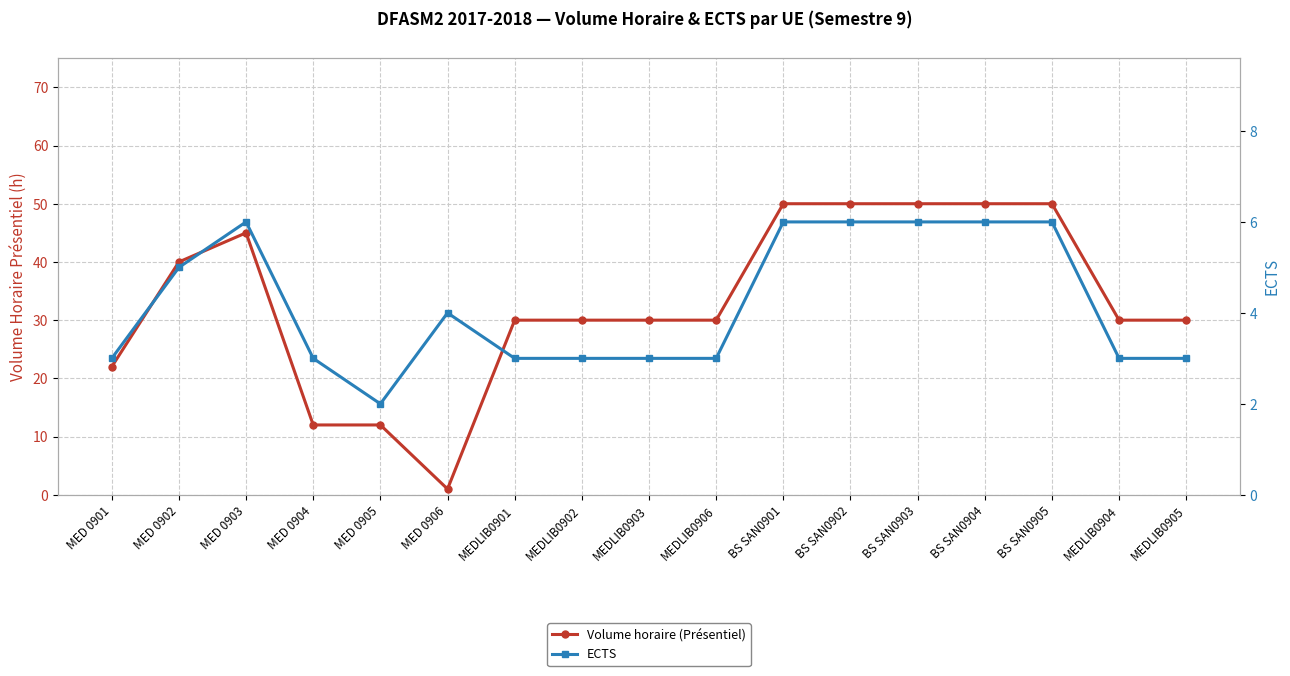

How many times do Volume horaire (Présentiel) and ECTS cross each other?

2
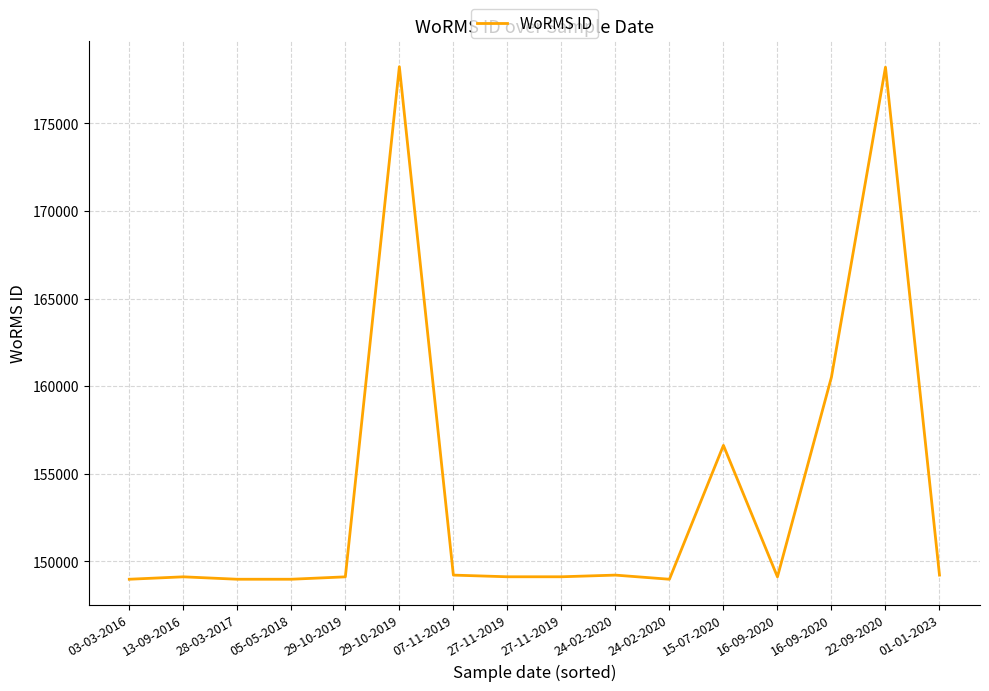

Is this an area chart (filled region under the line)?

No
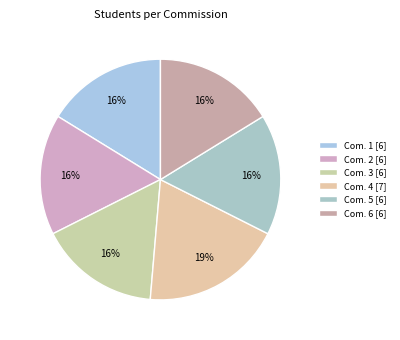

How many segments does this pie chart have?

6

**********

TASK DIRECTIONS :: Recast the data above as a JSON list of strings with one string per line. Skip the blank lines and leave the pictures out.

TASK RESULT ::
[
  "How many times do Volume horaire (Présentiel) and ECTS cross each other?",
  "2",
  "Is this an area chart (filled region under the line)?",
  "No",
  "How many segments does this pie chart have?",
  "6"
]